Come trovarsi in un deserto.
Dune di musica folk sabbiosa e sfuggente, un deserto di incertezza ed inquietudine senza oasi né miraggi, cotti dal sole cocente della paranoia. Senza neppure più la ragione a far da bussola. Come trovarsi nella tundra. Luce fredda e tagliente, note che attecchiscono nel cuore lentamente, come licheni, e che poi ti si attaccano dentro senza più lasciarti.
C'è Nathan Amundson dietro al moniker Rivulets. Spirito grande e gelido come l'Alaska che ha fatto da teatro alla sua infanzia. Anima inquieta e vacillante nelle sabbie mobili dell'alcol e dalla paura. Come questo album. Che al primo ascolto ti può non piacere. Ma che poi lentamente ti invade in maniera sottile ed intrigante, ti serpeggia dentro come una brutta sensazione nello stomaco a cui non sai dare né un nome né un perché. È come se in questa musica ci sentissi qualcosa di sbagliato. Poi a un certo punto afferri le farfalle di mistero e di inutilità che aleggiano su questi fiori musicali, e allora capisci la lotta, il lavorìo musicale e umano che c'è dietro questi undici brani folk, fatti e sbriciolati in una voce tremante e ovattata. E allora la accetti e la fai tua, questa musica, anche se continui a sentirci dentro qualcosa di infetto, seppure incredibilmente vivo.
Non è certo un caso che quest'album si intitoli così, chirurgicamente, "Debridement". È uno "sbrindellare" da chirurgo, come liberare una ferita da qualcosa che la infetta nel profondo, come purgare un ascesso di sofferenza dall'anima. Un ascesso che preme ed infiltra la vita di ogni giorno. Creare vuoti per poi costrurci qualcosa dentro. I vuoti. Quanti sono, in questo album. Le sonorità, innanzitutto. Il vuoto e gli echi della Cattedrale del Sacro Cuore di Duluth, nel Minnesota, sono forse gli "strumenti" che risuonano di più in questi brani. E quella sensazione di inquietudine triturante che ti attanaglia sin dalla brevissima opener "An Evil". Quarantadue secondi di canto a cappella, dove c'è solo la voce bambina di Nathan che avverte ossessiva nel vuoto della chiesa che "There's an evil in this room". C'è un cattivo in questa stanza, c'è un cattivo in questa stanza... E suona inquietante come una minaccia, come un dito puntato, un "uomo avvisato...". Ma questa stanza è una chiesa e Nathan è già come avvolto da una tremolante aura di sfida, da avversario, un contrasto da brividi creato così, in soli quarantadue secondi. Atmosfera così quietamente tesa, uno spasmo che ti blocca in un riso sardonico nella successiva "Cutter". Aperta da uno spilucchìo acustico delle chitarre, rinforzata dal banjo, la voce di Nathan è una piuma che si culla sul mare del niente. Per allontanarsi nel silenzio di un'anima che sembra già non avere più nulla da dire, nel vuoto che risucchia.

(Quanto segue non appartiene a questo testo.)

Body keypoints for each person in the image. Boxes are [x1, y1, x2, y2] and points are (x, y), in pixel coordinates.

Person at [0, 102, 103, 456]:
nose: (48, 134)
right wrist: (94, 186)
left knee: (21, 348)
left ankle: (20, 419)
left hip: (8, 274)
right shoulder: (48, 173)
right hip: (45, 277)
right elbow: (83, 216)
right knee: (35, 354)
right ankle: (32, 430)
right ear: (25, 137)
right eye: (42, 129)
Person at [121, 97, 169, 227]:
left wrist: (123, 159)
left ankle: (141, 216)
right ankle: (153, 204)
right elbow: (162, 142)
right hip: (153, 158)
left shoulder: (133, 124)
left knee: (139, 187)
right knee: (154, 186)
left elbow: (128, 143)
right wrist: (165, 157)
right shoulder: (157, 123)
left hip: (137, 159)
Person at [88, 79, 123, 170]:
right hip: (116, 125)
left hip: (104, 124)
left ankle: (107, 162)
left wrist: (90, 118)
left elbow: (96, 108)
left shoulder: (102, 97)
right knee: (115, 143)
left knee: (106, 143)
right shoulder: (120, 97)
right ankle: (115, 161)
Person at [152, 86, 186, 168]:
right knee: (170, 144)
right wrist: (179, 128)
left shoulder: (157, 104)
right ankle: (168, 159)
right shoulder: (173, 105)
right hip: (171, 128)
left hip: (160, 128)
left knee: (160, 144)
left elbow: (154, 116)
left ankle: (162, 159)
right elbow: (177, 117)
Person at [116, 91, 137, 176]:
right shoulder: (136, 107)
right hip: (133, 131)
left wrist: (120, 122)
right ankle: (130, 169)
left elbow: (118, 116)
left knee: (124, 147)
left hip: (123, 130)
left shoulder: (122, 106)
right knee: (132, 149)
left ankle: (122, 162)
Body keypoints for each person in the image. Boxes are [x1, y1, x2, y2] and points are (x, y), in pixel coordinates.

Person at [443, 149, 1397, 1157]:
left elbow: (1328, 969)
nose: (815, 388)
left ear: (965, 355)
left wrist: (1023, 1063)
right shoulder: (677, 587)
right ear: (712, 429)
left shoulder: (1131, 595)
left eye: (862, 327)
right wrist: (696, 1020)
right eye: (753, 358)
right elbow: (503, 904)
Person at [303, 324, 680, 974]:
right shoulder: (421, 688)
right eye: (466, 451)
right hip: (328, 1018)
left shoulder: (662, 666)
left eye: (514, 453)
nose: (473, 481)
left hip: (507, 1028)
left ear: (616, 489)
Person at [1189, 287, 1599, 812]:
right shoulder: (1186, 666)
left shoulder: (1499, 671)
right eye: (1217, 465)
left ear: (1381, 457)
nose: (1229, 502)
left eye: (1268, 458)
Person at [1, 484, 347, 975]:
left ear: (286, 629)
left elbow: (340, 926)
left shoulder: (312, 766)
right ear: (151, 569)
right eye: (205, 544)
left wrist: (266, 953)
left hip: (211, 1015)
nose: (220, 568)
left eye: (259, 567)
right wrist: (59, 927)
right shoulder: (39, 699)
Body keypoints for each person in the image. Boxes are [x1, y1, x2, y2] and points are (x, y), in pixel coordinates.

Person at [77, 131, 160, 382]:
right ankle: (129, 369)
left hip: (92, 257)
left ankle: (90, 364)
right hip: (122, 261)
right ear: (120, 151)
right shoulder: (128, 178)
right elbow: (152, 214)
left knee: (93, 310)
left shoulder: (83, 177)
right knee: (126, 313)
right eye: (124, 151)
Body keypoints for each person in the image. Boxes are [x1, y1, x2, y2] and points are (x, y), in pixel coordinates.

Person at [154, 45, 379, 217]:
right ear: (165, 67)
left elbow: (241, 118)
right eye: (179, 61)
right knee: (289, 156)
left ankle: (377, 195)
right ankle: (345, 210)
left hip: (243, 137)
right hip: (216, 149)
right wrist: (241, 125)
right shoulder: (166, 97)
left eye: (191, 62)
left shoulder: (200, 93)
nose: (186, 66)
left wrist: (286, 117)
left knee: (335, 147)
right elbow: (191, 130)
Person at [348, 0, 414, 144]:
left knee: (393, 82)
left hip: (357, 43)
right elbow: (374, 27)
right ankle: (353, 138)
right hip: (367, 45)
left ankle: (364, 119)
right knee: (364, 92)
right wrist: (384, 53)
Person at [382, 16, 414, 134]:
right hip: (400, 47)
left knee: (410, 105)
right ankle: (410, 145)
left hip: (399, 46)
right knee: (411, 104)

È vertiginosa la toccante "Conversation With a Half-Empty Bottle" dove ricompare il tema della dipendenza e del pessimismo. La bottiglia da scolare come un tempo che non passa. E che è sempre mezza vuota. C'è solo una chitarra che picchia in minore, qui. E quella lotta al vizio e a quella sete di autodistruzione che aveva già preso corpo nei precedenti "Alcohol EPs". Una sete insana che fluttua sugli echi della chitarra nella cattedrale, che solo la voce eterea e filiforme di Jessica Bailiff può addolcire con tutto il suo carico salvifico di femminilità in "Shakes". Se è dolce e minimale "Steamed Glass", le fa da contraltare un incubo musicale come "If It Is", con le sue percussioni, i suoi fischi, le sue panche scricchiolanti nella chiesa. Ma è nelle sonorità soffocate e quasi organistiche di "The Sunsets Can be Beautiful (Even in Chicago)" che il pensiero si perde, sino al nichilismo minimale delle altre tracce.
E sei nella tundra dell'anima e nel tempio della inquietudine dell'uomo moderno.